## EXERCISE REQUIREMENTS
Which lines of the records below contain the word "pixels"? Show each one.

## SOURCE DATA
----

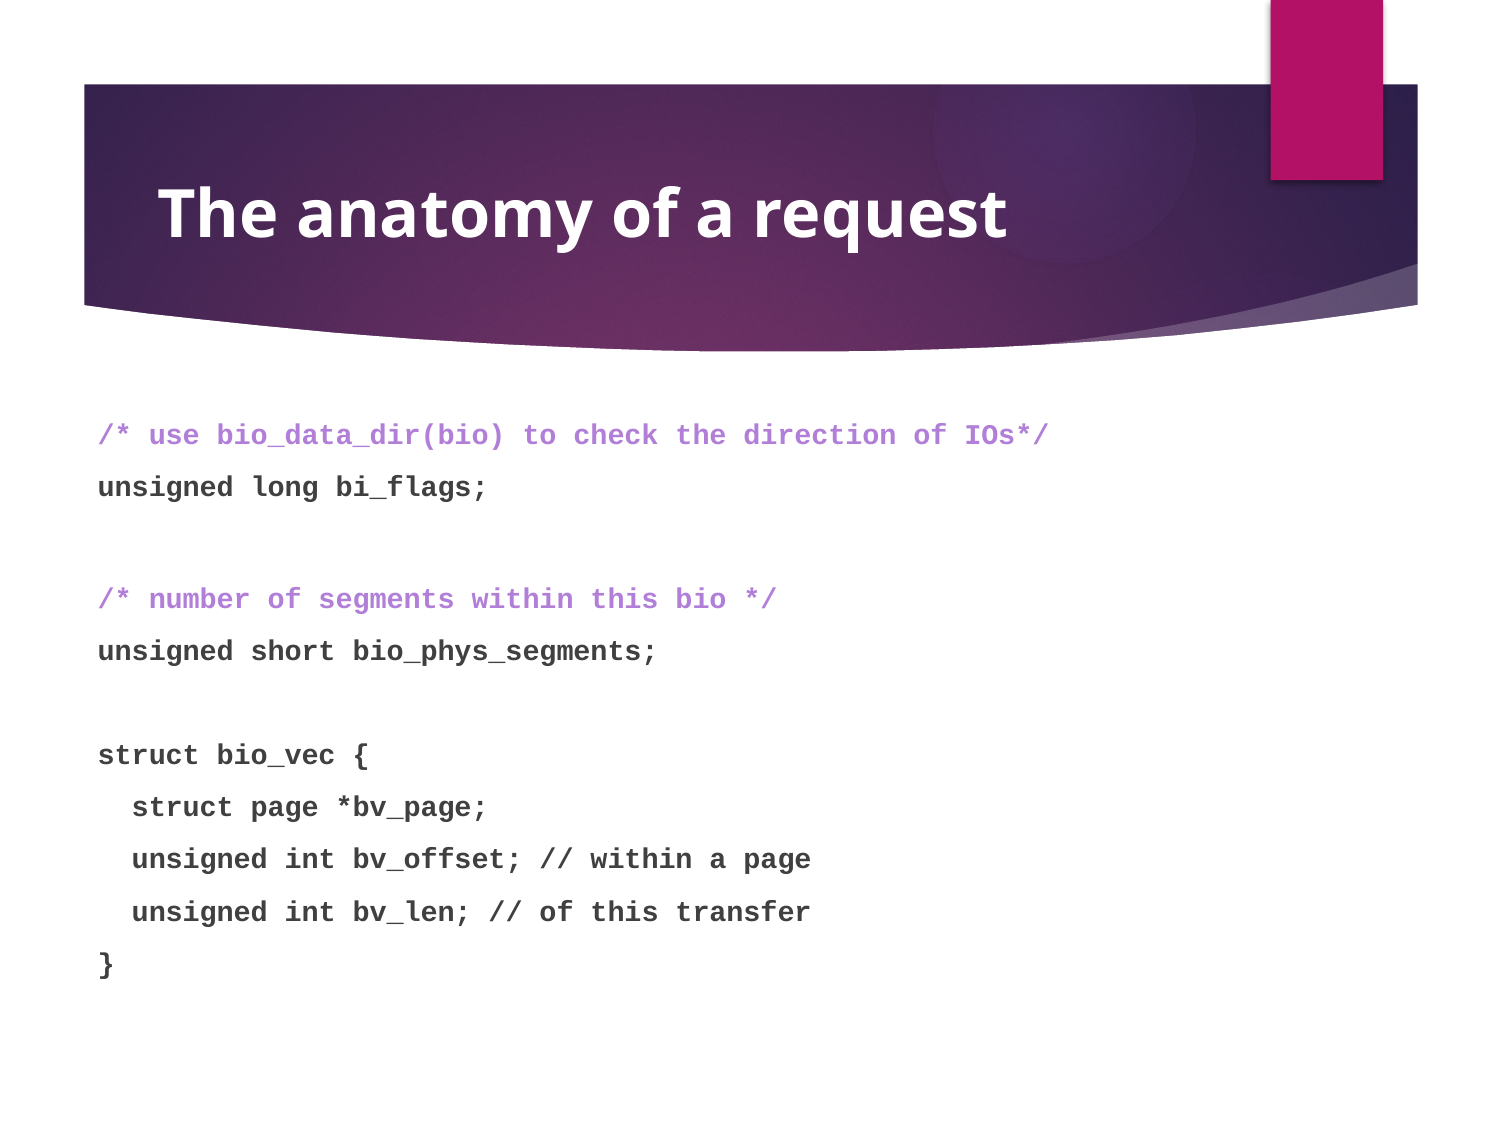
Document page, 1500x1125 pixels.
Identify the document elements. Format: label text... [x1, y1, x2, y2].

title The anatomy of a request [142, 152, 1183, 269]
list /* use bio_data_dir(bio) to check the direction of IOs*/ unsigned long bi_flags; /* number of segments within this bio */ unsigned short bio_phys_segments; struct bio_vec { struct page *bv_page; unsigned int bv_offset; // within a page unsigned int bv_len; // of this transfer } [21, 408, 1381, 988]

----

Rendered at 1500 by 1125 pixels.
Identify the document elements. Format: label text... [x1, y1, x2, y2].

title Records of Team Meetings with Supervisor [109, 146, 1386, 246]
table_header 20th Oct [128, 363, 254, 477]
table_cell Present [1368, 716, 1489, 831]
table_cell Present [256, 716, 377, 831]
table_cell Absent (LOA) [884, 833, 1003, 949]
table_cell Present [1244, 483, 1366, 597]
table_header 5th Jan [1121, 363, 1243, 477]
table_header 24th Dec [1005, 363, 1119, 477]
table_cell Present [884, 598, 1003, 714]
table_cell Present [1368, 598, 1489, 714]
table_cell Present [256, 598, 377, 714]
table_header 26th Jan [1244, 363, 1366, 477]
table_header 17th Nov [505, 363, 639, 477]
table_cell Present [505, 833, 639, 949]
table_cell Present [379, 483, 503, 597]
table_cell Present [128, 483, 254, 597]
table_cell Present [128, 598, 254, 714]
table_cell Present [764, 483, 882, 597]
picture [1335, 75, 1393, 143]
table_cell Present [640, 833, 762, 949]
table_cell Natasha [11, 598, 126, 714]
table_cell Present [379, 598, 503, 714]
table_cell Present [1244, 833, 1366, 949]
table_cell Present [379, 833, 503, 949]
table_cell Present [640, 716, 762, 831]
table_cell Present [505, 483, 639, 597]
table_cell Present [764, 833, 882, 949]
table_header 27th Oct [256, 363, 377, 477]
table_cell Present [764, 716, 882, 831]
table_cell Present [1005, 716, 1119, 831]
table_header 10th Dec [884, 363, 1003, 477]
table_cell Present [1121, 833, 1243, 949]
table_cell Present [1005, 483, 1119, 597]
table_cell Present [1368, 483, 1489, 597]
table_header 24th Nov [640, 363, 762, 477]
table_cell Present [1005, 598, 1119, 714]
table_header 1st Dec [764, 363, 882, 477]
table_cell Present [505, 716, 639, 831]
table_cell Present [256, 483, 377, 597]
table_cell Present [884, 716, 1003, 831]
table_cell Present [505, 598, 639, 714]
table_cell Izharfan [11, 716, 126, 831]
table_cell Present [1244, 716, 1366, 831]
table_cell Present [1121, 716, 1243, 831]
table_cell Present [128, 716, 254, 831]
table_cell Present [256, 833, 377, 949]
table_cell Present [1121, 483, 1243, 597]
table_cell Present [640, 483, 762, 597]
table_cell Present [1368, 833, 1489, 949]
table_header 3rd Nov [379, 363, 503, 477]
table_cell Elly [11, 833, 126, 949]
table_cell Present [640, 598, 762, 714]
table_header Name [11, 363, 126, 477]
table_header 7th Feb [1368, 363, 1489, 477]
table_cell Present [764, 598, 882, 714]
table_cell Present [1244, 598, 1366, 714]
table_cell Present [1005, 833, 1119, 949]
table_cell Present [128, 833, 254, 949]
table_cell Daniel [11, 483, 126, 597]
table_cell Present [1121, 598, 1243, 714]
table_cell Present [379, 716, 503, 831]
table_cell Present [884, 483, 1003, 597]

----

## OUTPUT OF THE EXERCISE
Document page, 1500x1125 pixels.
Rendered at 1500 by 1125 pixels.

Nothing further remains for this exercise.